Да, специалистов с университетским образованием, тем более окончивших МГУ, в городе в то время практически не было... Ну, может быть, 2-3 человека. На кафедрах вузов, где могла быть использована моя профессиональная подготовка, соответствующие дисциплины преподавались людьми, имеющими педагогическое очное или зачастую заочное - образование. Как правило, это были выпускники своего же, Ставропольского пединститута. Я не ставлю под сомнение профессионализм всех их. Работая позднее в этой среде, я встречала людей, кто вел большие научные исследования, был способен к ним, читал прекрасные лекции, пользовался заслуженной любовью студентов, отдавал педагогике всего себя. Но как много было и тех, кто просто не мог, да и не хотел заниматься ни научно-исследовательской, ни педагогической, ни методической работой!.. Но для института это были "свои" люди: знакомые, прижившиеся, удобные. Даже выгодные. А оплата труда у нас ведь стабильная - за должность, за звание, но не за количество и тем более качество выполняемой работы. ...>

Вообще я рада, что мы сегодня серьезно задумались над бедами, накопившимися у нас в сфере образования, во всей системе обучения общеобразовательной, профессионально-технической, среднеспециальной, высшей. Ищем пути к ее демократизации, к совершенствованию всех ее звеньев, улучшению качества обучения и подъему престижа высшего образования в стране. В самом деле - столько формализма! Готовили специалистов неизвестно для чего. Сколько дипломов наплодили! Много раз я сама говорила в институте: зачем мы даем диплом человеку, не подготовленному ни профессионально, ни в общекультурном плане? Приходя на работу с дипломом, он требует тех же прав, что и человек, действительно образованный, действительно специалист, позарез нужный делу. Ведь получается порочный круг - воспроизводство ненужности.

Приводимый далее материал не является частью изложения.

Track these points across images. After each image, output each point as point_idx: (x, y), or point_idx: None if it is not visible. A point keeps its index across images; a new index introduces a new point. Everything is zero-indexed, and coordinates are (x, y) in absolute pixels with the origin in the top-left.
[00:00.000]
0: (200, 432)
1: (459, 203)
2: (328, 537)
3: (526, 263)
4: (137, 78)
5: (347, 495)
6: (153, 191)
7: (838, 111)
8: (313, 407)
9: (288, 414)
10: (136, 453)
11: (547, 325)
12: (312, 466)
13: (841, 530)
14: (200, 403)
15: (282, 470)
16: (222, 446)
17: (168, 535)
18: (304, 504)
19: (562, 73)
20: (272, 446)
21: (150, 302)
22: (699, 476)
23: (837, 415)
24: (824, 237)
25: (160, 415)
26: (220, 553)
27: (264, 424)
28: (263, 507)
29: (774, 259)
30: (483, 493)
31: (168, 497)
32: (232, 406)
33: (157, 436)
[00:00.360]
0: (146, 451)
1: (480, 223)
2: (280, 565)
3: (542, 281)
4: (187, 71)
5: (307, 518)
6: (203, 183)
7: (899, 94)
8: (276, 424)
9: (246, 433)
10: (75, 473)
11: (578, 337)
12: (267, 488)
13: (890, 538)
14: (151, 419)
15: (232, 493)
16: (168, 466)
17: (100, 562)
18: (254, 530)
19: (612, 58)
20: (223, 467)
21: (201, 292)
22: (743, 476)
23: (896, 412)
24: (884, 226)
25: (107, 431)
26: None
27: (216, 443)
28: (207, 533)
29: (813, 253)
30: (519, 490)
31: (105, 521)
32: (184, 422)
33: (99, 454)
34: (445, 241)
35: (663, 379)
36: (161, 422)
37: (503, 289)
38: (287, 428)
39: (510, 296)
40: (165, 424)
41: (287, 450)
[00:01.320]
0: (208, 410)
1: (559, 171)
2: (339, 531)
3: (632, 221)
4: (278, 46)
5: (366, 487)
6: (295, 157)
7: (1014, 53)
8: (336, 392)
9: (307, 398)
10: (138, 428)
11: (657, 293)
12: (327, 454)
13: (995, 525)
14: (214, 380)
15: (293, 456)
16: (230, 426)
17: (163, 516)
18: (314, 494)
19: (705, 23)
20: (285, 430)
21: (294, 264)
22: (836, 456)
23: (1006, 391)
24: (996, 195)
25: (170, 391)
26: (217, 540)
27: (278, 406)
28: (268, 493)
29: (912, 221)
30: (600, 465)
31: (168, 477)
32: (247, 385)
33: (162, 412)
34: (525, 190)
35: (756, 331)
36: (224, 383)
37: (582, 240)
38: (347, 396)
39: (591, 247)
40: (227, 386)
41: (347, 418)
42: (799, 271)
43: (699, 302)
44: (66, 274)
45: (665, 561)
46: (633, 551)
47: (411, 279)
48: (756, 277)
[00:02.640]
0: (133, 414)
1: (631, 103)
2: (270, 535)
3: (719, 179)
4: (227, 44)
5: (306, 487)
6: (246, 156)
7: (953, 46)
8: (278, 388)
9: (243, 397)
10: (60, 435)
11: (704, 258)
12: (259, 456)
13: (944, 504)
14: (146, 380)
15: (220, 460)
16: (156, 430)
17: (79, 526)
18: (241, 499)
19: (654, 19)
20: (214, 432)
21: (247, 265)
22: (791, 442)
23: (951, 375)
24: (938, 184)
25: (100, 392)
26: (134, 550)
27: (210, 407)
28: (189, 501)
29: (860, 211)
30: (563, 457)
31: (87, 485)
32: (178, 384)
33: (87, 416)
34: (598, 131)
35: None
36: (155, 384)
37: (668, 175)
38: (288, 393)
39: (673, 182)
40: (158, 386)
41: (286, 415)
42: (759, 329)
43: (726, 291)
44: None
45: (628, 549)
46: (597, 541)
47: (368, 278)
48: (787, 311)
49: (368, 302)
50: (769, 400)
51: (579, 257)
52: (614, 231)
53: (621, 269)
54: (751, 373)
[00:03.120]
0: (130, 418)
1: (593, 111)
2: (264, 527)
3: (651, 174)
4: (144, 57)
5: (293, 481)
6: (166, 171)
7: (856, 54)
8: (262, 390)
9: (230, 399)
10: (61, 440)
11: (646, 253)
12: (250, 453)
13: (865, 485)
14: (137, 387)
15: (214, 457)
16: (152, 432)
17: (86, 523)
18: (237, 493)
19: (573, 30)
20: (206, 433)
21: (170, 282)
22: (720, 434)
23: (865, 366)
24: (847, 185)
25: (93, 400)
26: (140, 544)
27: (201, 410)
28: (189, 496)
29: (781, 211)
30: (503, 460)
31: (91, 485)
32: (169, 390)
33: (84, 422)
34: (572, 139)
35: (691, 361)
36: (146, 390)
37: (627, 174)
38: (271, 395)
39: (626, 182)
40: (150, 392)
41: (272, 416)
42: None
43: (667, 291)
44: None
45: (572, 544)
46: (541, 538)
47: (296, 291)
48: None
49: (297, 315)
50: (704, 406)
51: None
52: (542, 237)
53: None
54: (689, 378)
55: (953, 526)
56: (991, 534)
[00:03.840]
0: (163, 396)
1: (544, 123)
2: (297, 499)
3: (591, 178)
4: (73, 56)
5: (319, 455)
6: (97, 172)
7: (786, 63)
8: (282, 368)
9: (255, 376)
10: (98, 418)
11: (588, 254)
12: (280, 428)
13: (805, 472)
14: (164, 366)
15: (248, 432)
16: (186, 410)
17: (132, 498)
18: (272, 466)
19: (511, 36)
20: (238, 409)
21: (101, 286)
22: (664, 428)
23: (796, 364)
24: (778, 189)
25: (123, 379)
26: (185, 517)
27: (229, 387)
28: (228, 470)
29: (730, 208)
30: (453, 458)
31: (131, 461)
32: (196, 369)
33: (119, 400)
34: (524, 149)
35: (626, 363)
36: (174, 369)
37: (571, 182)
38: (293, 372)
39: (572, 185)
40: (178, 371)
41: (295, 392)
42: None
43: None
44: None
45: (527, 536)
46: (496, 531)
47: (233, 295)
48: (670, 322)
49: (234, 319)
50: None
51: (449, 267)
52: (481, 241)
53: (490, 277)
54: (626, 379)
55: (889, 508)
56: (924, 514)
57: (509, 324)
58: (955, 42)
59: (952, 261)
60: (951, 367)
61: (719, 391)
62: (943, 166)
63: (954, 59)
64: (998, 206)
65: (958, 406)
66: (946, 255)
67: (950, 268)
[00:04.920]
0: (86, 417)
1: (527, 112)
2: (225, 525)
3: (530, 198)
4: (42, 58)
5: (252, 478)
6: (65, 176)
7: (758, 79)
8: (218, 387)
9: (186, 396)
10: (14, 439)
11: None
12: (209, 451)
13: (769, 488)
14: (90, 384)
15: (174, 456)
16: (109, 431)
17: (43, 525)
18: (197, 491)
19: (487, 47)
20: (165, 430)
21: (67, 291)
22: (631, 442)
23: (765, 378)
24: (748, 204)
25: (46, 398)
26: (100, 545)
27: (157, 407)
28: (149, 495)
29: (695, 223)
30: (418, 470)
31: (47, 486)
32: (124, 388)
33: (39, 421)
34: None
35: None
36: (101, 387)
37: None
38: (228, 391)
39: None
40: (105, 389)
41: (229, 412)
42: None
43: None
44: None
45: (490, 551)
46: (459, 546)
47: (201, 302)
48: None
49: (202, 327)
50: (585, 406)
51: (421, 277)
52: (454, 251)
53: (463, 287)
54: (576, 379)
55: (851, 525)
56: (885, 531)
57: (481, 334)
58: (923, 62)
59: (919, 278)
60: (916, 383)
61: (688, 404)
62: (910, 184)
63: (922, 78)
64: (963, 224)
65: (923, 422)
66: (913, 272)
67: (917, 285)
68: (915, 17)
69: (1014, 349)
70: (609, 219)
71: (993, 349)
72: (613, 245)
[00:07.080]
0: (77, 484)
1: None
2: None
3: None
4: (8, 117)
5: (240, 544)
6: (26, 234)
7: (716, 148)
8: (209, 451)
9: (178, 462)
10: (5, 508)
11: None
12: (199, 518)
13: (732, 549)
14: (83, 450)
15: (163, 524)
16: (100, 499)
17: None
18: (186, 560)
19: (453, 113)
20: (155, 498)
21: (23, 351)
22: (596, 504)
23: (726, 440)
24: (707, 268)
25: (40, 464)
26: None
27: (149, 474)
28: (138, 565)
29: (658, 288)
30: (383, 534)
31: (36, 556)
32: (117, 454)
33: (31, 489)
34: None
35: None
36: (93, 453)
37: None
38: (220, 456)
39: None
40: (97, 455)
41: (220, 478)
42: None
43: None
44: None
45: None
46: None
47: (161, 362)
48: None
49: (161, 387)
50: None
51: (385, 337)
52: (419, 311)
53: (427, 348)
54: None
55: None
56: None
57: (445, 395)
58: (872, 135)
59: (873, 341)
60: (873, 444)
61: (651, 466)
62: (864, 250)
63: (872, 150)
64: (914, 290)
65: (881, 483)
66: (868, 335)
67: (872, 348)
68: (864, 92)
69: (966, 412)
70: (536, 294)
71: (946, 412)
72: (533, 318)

В этой сфере необходимы крупные изменения. Хорошо, что они уже начались. Возьмите последние решения Президента о предоставлении автономии высшим учебным заведениям. Все это - шаги поиска, совершенствования доселе косной системы. Был, конечно, и опыт, традиции, завоевания, но и косности порядком поднакопилось.

- Раиса Максимовна, вернемся все-таки к Ставрополю.

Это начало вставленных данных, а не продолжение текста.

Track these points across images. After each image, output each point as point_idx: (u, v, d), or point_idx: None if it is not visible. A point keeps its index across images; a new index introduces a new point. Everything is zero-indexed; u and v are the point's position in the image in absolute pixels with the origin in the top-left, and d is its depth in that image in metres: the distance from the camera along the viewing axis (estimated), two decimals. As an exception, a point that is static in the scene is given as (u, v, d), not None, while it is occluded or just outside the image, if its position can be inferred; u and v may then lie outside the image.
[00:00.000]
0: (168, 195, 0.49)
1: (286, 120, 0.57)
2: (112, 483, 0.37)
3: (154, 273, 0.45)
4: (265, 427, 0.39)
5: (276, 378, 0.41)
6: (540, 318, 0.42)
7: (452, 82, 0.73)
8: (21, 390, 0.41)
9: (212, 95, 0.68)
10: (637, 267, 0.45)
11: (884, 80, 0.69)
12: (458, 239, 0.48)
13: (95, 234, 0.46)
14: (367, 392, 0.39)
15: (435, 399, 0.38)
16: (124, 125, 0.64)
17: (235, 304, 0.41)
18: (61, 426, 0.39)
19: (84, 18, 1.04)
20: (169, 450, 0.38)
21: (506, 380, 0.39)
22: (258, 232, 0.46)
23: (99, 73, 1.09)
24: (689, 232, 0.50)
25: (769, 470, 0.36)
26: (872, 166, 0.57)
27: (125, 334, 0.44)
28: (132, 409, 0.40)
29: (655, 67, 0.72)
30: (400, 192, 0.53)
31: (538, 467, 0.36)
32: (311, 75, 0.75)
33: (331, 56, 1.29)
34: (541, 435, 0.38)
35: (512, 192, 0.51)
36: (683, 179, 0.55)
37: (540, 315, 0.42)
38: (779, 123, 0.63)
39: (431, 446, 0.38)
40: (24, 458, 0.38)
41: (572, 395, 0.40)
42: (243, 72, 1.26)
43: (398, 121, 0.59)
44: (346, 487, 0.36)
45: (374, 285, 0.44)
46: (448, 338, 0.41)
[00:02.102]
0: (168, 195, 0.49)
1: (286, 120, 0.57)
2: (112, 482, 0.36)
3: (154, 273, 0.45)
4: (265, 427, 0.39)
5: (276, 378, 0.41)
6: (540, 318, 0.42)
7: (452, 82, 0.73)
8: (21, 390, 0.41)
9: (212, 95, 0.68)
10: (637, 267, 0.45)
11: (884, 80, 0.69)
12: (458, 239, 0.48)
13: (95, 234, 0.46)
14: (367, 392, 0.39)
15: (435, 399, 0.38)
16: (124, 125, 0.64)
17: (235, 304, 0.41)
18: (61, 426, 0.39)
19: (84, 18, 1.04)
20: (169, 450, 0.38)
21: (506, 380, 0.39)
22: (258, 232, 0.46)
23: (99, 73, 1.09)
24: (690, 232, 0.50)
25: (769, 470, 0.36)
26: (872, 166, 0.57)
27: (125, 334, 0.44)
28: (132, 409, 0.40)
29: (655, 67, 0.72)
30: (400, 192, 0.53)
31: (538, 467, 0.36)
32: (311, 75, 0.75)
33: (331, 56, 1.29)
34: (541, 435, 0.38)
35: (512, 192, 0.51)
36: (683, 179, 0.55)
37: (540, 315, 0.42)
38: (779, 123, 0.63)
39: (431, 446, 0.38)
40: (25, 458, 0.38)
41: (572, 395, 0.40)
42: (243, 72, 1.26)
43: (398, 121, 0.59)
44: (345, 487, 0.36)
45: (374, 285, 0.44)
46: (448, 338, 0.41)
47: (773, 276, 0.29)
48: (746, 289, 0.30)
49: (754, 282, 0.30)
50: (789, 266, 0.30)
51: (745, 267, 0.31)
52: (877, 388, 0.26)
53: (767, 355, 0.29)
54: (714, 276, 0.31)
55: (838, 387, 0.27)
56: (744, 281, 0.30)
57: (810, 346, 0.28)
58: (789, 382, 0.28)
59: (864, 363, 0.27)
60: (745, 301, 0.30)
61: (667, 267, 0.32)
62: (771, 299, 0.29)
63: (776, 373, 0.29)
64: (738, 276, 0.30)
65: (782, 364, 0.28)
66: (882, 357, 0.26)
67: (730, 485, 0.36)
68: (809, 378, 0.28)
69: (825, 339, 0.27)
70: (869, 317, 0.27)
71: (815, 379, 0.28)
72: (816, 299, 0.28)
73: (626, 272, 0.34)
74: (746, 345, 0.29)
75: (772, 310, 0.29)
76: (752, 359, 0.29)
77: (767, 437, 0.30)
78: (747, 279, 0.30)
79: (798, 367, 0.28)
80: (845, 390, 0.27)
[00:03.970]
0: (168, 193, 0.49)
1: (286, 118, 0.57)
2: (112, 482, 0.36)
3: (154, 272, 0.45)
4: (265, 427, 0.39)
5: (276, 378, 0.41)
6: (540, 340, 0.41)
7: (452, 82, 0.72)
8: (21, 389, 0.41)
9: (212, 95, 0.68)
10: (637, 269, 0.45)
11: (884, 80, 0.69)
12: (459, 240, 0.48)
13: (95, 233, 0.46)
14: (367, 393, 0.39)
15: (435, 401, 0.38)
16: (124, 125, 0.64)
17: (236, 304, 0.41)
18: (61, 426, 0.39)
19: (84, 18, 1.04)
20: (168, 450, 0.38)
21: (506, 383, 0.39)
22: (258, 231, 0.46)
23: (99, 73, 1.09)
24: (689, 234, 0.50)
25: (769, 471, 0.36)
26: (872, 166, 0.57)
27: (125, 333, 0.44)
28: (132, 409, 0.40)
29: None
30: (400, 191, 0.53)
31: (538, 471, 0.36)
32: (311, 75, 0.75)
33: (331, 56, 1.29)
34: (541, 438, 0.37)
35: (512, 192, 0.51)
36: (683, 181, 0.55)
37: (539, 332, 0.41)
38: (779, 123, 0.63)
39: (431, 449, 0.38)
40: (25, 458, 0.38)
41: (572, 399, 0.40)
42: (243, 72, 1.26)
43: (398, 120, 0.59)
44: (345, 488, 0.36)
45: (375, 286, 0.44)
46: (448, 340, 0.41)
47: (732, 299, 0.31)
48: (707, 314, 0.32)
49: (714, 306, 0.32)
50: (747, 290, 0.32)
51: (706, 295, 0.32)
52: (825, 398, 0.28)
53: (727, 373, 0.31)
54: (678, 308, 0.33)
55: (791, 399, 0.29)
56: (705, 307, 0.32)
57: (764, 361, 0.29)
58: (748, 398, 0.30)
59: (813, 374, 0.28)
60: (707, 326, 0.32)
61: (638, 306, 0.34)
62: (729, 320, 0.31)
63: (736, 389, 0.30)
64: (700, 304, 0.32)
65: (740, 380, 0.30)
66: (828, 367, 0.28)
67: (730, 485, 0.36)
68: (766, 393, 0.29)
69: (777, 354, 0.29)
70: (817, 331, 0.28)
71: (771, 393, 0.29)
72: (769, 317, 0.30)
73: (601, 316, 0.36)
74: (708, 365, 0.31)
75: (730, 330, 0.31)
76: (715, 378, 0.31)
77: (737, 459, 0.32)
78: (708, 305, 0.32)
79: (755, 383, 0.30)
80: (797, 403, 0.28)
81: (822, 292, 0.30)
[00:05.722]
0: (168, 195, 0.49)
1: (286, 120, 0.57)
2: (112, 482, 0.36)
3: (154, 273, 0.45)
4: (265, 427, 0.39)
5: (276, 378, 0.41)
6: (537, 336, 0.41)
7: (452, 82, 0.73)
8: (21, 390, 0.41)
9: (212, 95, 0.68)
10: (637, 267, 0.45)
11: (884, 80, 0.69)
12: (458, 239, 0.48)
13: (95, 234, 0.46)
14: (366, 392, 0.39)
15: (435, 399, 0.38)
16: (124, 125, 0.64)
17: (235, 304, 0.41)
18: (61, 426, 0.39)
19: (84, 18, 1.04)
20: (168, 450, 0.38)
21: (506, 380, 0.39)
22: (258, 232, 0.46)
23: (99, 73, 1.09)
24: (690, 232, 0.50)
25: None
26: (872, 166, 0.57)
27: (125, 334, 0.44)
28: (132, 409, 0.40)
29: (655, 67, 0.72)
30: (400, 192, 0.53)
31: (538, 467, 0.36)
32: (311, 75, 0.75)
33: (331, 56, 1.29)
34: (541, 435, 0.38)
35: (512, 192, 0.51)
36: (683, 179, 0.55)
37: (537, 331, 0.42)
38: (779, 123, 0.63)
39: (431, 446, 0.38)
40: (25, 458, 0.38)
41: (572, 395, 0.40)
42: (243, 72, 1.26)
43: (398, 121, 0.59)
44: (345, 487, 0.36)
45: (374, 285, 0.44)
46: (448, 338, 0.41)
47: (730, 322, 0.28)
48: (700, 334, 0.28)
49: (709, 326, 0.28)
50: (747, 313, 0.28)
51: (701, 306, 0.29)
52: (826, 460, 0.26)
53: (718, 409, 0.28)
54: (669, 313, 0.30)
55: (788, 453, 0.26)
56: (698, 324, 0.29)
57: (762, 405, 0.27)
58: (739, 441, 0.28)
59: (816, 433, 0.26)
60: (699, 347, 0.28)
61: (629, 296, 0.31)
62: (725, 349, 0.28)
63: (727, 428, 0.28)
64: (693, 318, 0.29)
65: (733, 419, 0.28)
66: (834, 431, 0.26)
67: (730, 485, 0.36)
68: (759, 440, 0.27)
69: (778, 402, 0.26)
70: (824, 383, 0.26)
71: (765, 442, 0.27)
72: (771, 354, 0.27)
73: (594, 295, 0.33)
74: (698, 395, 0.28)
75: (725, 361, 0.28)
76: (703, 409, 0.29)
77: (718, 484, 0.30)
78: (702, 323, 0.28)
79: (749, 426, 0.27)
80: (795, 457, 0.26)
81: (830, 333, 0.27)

- Извините, не удержалась, увлеклась. Тема высшего образования профессиональная боль... Ставрополь... Михаил Сергеевич приехал сюда из Москвы в год окончания университета, несколько раньше меня. Приехал с дипломом юриста в распоряжение краевой прокуратуры. Однако проработал там всего десять дней. Писал мне: "Нет, все-таки не по мне служба в прокуратуре... Встретил товарищей по прежней работе в комсомоле". В другом письме: "...с учетом моего комсомольского опыта работы в школе и в университете меня приглашают на работу в крайкомол. Ты знаешь мое отношение к комсомольской работе". И дальше: "Был длинный, неприятный разговор с прокурором края". В новом письме: "Со мной еще раз побеседовали и, обругав кто как хотел, согласились на мой уход в крайком комсомола". Следующая фраза: "Меня утвердили в должности заместителя заведующего отделом агитации и пропаганды".